Les frères Antonio (vers 1825-1906) et Felice (vers 1832-1909, ou 1903 ?) Beato étaient les descendants d’une famille vénitienne installée à Corfou, alors possession britannique, où ils sont nés. Ce qui leur a permis d’avoir la double nationalité italienne et anglaise, bien pratique lorsqu’on voyageait dans l’Empire. Photographes, ils ont longtemps travaillé ensemble un peu partout, notamment en Inde, en 1858-1859, juste après la Révolte des cipayes. Ils furent les premiers à publier des photographies de massacres, souvent signées de leurs deux noms, difficiles à attribuer à l’un ou à l’autre, tant leurs styles se ressemblaient. Mais tandis que le cadet, Felice, est resté poursuivre sa carrière en Asie, l’aîné, Antonio, s’est installé en Egypte dès 1859. D’abord au Caire qui, semble-t-il, le déçoit un peu, puis à Louxor, en Haute-Egypte, à partir de 1862 et jusqu’à sa mort.

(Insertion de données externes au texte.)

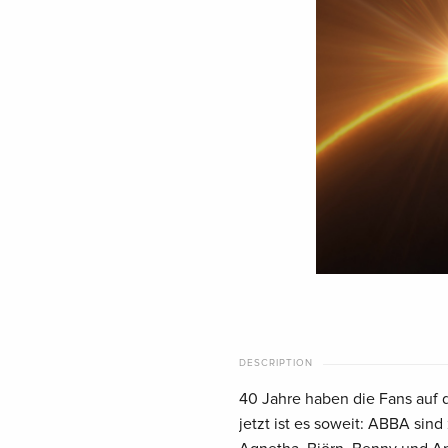
DESCRIPTION
40 Jahre haben die Fans auf 
jetzt ist es soweit: ABBA sin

Antonio Beato, dont la vie nous est assez mal connue, est l’un des premiers professionnels de l’histoire de la photographie. Sur le motif ou dans son atelier-boutique des bords du Nil, il réalise d’abord des clichés touristiques, des cartes postales. Puis, ayant fait la connaissance d’archéologues comme Legrain, Maspero ou Mariette, pionniers de l’égyptologie, il se met en quelque sorte à leur service, photographie les monuments antiques sous toutes les coutures, les fouilles. Mais pas seulement. Il s’intéresse aussi au pays, à ses habitants, en ethnologue bienveillant.
Son œuvre, étudiée minutieusement et remise en lumière par son lointain disciple Gérard Réveillac, lui-même photographe d’archéologie, fascine, émerveille. L’essentiel, 295 clichés sur plaques de verre, est conservé au Musée égyptien du Caire. Un trésor. J.-C. P.